Tuesday, December 10, 2013

LA Times: Since deregulation, landline costs skyrocket

LA Times
The monthly cost of measured AT&T phone service has soared more than 260% since 2008. A group of customers is complaining to the PUC.




One AT&T customer's monthly cost of measured land-line service soared more than 260% over six years. (Paul Sancya, ASSOCIATED PRESS / January 25, 2007)


By David Lazarus

December 5, 2013, 5:28 p.m.

When California's telephone market was deregulated in 2006, consumers were told that increased competition would improve service and reduce prices.

It hasn't worked out like that.

Carlsbad resident Steve Linke has received so-called measured service from AT&T for five years. That means he pays a flat rate each month for a limited number of local calls on his landline phone.

"It's for peace of mind," Linke, 45, explained to me. "If there's an earthquake or some other major emergency, it's nice to know that we'd still have a landline to call out on when the cell towers go out."
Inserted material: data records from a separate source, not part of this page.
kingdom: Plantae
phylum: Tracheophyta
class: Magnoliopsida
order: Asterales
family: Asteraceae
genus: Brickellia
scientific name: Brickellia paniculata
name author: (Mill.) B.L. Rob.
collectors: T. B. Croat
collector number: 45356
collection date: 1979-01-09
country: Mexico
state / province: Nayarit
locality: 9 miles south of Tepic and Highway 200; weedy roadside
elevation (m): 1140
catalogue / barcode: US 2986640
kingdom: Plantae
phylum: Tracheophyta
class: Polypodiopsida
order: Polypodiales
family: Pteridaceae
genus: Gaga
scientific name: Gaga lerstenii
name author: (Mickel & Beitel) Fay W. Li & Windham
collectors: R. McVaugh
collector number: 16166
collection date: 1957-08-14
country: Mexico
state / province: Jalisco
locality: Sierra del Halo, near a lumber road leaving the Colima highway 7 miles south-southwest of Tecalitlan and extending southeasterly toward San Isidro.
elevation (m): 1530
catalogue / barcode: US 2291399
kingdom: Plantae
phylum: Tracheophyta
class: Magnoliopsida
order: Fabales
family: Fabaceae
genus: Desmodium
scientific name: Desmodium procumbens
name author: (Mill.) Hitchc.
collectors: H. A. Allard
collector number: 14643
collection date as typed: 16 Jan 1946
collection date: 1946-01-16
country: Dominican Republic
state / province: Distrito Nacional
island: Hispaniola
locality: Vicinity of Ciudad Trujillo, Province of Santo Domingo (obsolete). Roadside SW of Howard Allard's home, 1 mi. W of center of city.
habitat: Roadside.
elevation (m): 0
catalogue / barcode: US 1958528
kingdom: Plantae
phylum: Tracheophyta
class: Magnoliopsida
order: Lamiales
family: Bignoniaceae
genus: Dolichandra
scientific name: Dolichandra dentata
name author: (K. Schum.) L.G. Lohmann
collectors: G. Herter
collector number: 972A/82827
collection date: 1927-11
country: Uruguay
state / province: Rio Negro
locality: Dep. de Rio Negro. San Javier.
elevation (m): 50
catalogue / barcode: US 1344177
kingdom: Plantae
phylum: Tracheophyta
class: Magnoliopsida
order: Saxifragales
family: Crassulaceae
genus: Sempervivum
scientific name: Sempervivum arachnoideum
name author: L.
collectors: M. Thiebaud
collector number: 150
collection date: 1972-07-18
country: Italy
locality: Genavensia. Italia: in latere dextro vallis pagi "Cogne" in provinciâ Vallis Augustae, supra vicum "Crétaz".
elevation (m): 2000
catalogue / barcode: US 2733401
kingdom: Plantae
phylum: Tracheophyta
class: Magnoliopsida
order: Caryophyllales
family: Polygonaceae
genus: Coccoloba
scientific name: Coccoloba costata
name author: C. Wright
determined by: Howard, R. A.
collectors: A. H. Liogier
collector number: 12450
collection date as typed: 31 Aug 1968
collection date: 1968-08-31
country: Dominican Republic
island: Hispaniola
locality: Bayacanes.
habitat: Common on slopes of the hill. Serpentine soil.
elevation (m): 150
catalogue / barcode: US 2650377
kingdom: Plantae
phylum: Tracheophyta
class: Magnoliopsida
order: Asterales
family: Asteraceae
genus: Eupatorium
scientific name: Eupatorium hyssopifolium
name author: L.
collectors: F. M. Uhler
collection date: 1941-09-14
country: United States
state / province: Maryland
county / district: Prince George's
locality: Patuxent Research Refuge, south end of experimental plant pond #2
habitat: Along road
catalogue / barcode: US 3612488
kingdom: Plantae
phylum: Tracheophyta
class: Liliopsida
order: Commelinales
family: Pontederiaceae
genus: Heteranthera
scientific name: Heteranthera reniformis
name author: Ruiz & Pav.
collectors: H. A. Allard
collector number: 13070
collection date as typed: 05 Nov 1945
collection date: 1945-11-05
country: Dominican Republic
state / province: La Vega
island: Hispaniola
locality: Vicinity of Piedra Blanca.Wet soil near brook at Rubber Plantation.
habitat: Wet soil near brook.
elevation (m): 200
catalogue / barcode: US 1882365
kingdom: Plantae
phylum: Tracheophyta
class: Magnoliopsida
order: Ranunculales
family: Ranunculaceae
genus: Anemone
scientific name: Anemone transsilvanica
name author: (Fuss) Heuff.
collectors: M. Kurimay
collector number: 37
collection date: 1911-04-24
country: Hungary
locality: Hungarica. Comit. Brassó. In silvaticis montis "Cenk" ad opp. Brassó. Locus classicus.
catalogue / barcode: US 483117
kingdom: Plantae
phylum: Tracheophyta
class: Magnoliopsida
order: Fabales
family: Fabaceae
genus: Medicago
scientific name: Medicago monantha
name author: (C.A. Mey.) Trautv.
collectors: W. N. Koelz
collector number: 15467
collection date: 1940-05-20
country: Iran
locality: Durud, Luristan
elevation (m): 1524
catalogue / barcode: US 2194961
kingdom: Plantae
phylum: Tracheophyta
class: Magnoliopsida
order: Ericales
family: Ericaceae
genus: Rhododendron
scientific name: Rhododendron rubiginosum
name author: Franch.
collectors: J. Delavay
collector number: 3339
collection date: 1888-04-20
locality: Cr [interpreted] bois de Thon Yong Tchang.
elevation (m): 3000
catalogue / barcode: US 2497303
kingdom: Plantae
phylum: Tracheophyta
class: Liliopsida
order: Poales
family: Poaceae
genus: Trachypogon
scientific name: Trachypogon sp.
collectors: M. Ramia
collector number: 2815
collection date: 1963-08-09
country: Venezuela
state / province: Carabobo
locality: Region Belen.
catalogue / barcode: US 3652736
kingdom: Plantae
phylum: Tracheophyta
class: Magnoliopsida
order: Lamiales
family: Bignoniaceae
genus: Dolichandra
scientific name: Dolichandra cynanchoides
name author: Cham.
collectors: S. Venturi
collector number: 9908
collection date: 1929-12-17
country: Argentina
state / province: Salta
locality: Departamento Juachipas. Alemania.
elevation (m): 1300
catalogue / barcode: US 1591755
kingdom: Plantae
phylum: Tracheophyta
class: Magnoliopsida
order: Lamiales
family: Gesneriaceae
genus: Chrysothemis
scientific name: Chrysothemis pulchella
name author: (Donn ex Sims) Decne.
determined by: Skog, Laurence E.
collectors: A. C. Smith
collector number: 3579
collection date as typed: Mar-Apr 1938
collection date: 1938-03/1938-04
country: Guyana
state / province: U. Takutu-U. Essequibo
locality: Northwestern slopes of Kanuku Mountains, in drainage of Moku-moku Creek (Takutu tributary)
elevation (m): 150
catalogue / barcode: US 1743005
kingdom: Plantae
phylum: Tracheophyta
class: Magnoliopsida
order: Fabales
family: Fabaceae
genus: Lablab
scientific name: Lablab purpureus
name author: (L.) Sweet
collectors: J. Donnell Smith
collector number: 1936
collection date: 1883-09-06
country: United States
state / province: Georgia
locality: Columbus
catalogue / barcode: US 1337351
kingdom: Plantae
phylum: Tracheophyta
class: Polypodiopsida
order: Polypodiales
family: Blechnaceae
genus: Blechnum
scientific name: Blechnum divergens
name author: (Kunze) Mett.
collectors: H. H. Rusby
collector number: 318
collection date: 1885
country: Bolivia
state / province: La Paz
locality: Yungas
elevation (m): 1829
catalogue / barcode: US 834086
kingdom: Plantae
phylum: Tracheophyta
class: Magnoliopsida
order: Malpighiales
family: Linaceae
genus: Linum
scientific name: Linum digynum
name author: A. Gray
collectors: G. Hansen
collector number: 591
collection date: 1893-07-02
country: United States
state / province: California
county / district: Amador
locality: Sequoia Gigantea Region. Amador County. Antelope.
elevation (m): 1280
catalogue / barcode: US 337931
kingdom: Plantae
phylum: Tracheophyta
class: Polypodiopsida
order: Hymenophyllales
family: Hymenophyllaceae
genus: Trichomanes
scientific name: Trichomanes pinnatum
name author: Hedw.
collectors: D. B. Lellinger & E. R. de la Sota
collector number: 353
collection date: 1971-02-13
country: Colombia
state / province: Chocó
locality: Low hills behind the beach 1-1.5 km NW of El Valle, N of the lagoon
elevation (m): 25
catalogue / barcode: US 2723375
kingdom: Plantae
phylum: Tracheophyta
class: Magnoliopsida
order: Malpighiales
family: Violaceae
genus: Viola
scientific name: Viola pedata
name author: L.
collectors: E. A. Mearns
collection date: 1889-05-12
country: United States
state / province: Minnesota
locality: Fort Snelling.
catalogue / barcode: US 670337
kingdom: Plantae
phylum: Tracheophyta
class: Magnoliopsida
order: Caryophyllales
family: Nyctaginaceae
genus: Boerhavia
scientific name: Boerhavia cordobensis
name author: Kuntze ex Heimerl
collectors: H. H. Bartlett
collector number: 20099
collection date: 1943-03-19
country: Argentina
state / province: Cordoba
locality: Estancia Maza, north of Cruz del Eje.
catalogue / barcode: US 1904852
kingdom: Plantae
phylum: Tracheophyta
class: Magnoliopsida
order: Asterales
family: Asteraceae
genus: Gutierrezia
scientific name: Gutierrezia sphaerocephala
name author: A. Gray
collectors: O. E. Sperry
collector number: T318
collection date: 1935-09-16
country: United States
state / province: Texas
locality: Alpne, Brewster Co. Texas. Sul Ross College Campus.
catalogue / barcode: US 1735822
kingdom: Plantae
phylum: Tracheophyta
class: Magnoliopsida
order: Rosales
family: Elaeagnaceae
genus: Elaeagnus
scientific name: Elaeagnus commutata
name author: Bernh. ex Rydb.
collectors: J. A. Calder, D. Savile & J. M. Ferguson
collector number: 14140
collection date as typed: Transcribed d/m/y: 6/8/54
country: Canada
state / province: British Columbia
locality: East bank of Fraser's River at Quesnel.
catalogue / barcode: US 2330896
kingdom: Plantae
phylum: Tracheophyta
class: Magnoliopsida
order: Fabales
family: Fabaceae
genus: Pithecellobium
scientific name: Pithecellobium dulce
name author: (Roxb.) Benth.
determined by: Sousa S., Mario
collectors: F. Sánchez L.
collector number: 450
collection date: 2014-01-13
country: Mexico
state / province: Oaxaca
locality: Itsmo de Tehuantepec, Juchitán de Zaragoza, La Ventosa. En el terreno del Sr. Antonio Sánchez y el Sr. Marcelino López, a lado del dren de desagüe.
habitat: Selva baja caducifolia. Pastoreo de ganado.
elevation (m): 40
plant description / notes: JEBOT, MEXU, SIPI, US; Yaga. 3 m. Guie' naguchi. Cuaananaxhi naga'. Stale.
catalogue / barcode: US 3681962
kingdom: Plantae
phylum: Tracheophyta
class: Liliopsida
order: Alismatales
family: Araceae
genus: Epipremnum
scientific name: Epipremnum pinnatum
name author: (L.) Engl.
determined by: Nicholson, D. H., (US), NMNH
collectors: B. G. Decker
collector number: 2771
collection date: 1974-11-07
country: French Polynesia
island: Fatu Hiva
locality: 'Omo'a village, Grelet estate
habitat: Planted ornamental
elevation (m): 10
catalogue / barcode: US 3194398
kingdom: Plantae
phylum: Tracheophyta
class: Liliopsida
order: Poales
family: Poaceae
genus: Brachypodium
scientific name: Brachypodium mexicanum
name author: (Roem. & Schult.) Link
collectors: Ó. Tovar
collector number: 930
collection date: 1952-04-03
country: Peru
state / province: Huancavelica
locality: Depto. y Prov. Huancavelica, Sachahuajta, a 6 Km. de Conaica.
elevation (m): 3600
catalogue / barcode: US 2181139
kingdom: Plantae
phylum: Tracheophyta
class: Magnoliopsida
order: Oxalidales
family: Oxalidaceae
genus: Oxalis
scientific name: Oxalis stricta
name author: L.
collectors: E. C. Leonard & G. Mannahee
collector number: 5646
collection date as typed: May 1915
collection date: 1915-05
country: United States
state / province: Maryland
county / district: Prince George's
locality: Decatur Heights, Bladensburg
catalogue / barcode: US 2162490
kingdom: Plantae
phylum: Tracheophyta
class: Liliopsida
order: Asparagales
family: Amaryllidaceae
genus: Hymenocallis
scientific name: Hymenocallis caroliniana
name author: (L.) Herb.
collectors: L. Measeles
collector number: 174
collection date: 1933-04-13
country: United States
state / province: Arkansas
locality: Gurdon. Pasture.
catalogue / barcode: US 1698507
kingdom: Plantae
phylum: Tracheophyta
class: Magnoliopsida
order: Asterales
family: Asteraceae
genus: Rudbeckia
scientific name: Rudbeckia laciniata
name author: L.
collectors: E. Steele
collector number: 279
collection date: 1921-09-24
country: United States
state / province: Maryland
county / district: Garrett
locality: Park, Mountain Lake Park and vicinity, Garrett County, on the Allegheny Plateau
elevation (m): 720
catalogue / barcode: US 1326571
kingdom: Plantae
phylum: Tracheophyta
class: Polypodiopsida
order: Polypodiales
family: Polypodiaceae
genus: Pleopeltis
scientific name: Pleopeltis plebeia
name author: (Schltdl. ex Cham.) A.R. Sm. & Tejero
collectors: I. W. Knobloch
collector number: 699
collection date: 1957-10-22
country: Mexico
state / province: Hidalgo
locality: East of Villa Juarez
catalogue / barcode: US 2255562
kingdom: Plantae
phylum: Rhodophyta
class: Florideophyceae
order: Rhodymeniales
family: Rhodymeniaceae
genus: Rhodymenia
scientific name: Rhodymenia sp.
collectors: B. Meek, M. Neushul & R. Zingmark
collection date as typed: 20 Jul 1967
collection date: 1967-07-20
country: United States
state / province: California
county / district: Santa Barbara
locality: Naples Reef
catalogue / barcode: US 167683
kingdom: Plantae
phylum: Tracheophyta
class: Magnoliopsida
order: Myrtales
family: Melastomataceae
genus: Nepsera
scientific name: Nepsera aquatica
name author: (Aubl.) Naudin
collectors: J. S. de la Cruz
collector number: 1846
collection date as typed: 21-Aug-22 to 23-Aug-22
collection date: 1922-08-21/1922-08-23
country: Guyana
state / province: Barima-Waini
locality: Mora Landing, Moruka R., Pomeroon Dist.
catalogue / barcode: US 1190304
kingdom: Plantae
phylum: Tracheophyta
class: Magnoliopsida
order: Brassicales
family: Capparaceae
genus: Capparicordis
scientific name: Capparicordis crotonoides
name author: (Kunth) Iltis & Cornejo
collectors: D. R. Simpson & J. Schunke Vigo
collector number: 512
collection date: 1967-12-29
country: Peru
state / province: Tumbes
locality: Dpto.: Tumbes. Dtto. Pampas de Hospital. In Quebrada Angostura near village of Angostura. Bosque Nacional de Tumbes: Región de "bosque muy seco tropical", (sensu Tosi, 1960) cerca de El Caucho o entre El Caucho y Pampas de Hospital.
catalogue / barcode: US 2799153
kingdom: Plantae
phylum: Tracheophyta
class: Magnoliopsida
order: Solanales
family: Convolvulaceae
When Linke first signed up for measured service, the rate was $5.83 a month — a relative bargain for knowing that you won't be cut off from the world when the whip comes down.

By the beginning of 2012, AT&T's monthly rate had nearly tripled to $15.37. At the beginning of this year, it rose 19% more to $18.25.

And as of Jan. 1, the rate will climb an additional 16% to $21.25.

That means the monthly cost of measured service has soared more than 260% since Linke first signed up with AT&T in 2008. Not exactly what state regulators had promised.

Meanwhile, quality of service declined substantially earlier this year when AT&T slashed the number of minutes available under its measured plan 25%, to 168 a month from 225, and raised the price of extra service to 6 cents from 4 cents a minute.

Again, not what officials said would happen.

Linke is one of at least 30 AT&T landline customers joining a complaint to be filed Friday with the California Public Utilities Commission. The Utility Reform Network, a San Francisco consumer advocacy group, said it's lodging the complaint on behalf of all AT&T customers.

A draft of the complaint alleges that AT&T's rates for measured and flat-rate service far surpass "just and reasonable levels" and are the highest of all phone companies'.

"AT&T's rates should be reduced to just and reasonable levels and should be capped at those levels" until regulators can review the company's pricing, the draft says.

AT&T declined to comment on the draft complaint.

Natalie Billingsley, a senior official at the PUC's consumer-protection arm, the Division of Ratepayer Advocates, didn't mince words when I asked about the effect of phone deregulation.

"It has substantively been a failure," she said. "All we have seen since deregulation is a constant increase in prices."

That's not just for measured plans like the one Linke has. There have been double- and triple-digit rate hikes for nearly all phone services, from call waiting to call forwarding, even though those services are automated and cost phone companies almost nothing.

A 2010 report by the state Senate's Office of Oversight and Outcomes found that, thanks to deregulation, the cost of an unlisted phone number in California had skyrocketed more than 600%.

"The market is not sufficiently competitive to restrain these price increases," Billingsley said. "Otherwise, we wouldn't see them."

Lane Kasselman, an AT&T spokesman, said monthly rates for the company's measured service have climbed because the number of people with a landline has sharply declined.